Sharp told them about the opportunities of painting around Taos, New Mexico, and in the summer of 1898, Phillips and Blumenschein met in Denver to sketch in the Rocky Mountains. In the autumn, they bought a team and wagon and went South with the idea of going to Mexico, but the wheel on their wagon broke. Phillips stayed behind and Blumenschein went for help to the nearest blacksmith, who was in Taos. Both men were so taken with the scenery, they abandoned their Mexico trip and rented studios in Taos. Phillips stayed on, but Blumenschein returned to New York and continued for many years to travel back and forth.

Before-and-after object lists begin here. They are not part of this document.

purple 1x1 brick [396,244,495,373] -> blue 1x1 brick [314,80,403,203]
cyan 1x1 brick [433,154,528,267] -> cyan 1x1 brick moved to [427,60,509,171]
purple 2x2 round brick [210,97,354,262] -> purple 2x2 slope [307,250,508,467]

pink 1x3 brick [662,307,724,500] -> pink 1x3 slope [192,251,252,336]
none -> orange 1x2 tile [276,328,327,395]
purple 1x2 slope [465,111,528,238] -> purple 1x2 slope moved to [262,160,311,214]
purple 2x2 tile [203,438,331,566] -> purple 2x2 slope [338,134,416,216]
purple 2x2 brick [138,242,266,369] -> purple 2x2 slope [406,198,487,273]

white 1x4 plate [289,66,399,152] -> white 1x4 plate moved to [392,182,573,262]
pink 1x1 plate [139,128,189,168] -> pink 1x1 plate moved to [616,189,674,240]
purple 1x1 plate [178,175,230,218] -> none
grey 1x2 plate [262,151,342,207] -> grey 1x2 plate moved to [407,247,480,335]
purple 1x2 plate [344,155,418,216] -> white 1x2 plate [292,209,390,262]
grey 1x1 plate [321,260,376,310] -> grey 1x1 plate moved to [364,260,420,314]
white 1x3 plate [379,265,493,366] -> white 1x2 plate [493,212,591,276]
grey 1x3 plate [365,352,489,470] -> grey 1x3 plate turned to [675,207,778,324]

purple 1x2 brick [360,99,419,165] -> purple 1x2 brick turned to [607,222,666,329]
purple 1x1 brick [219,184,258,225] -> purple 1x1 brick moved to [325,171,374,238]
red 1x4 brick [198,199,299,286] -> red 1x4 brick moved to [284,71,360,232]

Phillips was the key, founding figure in what became known at the Taos Art Colony, and early members officially formed the Taos Society of Artists. Because there were no galleries then in Taos, they displayed their art work to tourists from their studios and worked to get attention from other parts of the county.
By 1915, over 100 artists where working there. Phillips sent his work East for exhibition with Blumenschein but rarely left Taos although occasionally he painted in Arizona and other surrounding Southwestern States. He married Miss Rose Martin, sister of the famous local doctor, "Doc Martin" who was a popular personality with visitors.
Modernist art went by Phillips, whose subjects were Taos Pueblo Indians, done in realistic style but conveyed romantically, often with "props" from Phillips extensive collection of Indian artifacts. He was especially fascinated by their colorful dress and daily activities. His failing eyesight caused him to give up painting completely, but the vivid, colorful paintings he created gave a special lasting view of Pueblo life.